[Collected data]
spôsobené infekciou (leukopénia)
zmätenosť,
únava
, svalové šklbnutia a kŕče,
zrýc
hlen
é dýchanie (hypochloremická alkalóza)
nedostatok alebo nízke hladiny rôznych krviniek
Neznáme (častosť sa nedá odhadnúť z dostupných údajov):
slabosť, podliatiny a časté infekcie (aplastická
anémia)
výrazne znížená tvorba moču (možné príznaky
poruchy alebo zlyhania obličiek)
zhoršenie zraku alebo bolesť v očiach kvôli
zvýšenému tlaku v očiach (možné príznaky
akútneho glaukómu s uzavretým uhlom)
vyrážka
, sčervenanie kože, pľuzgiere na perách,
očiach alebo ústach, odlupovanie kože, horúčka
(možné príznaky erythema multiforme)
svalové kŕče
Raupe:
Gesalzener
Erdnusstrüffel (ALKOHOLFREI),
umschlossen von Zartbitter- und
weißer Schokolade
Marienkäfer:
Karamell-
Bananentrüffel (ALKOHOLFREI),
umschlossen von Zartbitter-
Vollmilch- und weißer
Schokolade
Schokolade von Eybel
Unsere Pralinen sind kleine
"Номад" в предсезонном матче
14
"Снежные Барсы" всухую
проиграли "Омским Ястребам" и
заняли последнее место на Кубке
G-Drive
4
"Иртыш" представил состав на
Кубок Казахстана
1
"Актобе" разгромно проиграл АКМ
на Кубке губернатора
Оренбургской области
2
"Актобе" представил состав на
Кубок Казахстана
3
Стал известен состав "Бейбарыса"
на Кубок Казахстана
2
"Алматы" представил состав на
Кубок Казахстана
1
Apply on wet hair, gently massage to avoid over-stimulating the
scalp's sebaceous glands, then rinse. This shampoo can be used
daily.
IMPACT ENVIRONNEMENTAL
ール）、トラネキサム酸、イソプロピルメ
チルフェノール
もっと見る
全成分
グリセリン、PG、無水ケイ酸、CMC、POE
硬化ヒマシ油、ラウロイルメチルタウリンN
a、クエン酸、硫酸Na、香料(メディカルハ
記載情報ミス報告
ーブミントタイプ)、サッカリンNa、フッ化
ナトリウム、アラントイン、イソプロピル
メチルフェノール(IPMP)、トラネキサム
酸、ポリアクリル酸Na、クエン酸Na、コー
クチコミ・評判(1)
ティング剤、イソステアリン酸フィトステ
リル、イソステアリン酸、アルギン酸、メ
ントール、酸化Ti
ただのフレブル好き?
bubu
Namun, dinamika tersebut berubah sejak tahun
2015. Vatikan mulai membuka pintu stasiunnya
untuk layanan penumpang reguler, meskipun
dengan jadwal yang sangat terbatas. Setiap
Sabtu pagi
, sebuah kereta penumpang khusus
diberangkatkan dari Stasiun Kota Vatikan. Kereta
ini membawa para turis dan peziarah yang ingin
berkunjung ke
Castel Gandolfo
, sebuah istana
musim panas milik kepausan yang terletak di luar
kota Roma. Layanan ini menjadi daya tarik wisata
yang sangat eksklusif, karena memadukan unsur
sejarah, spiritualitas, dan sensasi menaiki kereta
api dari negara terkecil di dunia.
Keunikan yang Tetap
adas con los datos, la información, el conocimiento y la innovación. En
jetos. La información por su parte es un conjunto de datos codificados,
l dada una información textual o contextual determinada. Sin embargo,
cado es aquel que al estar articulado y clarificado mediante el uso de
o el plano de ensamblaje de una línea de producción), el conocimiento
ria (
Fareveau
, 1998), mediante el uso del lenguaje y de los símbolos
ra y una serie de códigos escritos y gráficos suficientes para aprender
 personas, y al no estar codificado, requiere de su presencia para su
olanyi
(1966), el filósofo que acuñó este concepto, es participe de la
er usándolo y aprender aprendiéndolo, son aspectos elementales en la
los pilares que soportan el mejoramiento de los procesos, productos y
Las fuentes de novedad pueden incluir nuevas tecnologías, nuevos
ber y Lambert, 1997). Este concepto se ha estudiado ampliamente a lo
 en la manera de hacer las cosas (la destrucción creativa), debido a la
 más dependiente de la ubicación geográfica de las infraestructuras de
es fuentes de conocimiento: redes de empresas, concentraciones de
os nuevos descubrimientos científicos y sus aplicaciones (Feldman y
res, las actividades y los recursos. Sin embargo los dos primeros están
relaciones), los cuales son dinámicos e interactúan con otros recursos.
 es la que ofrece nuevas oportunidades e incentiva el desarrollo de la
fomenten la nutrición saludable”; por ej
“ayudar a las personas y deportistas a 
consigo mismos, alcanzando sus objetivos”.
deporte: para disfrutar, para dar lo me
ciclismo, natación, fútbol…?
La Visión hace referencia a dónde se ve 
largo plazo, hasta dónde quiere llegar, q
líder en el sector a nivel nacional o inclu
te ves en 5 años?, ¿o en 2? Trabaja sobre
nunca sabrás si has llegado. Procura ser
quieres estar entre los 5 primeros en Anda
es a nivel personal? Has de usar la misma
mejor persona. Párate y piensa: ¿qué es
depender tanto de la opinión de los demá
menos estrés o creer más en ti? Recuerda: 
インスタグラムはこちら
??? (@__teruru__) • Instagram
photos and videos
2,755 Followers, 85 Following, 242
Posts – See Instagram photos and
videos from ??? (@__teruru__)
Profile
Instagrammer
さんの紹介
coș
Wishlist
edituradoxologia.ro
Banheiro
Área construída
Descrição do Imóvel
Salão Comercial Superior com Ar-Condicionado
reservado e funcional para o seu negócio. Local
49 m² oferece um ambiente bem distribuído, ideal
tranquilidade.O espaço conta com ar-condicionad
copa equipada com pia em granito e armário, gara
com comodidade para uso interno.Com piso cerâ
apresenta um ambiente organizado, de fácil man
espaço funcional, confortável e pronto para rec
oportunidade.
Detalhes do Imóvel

§ PROBLEM: Match on "videos" and copy out every line of the entries that contains it.

§ RESULT OF THIS TASK:
photos and videos
videos from ??? (@__teruru__)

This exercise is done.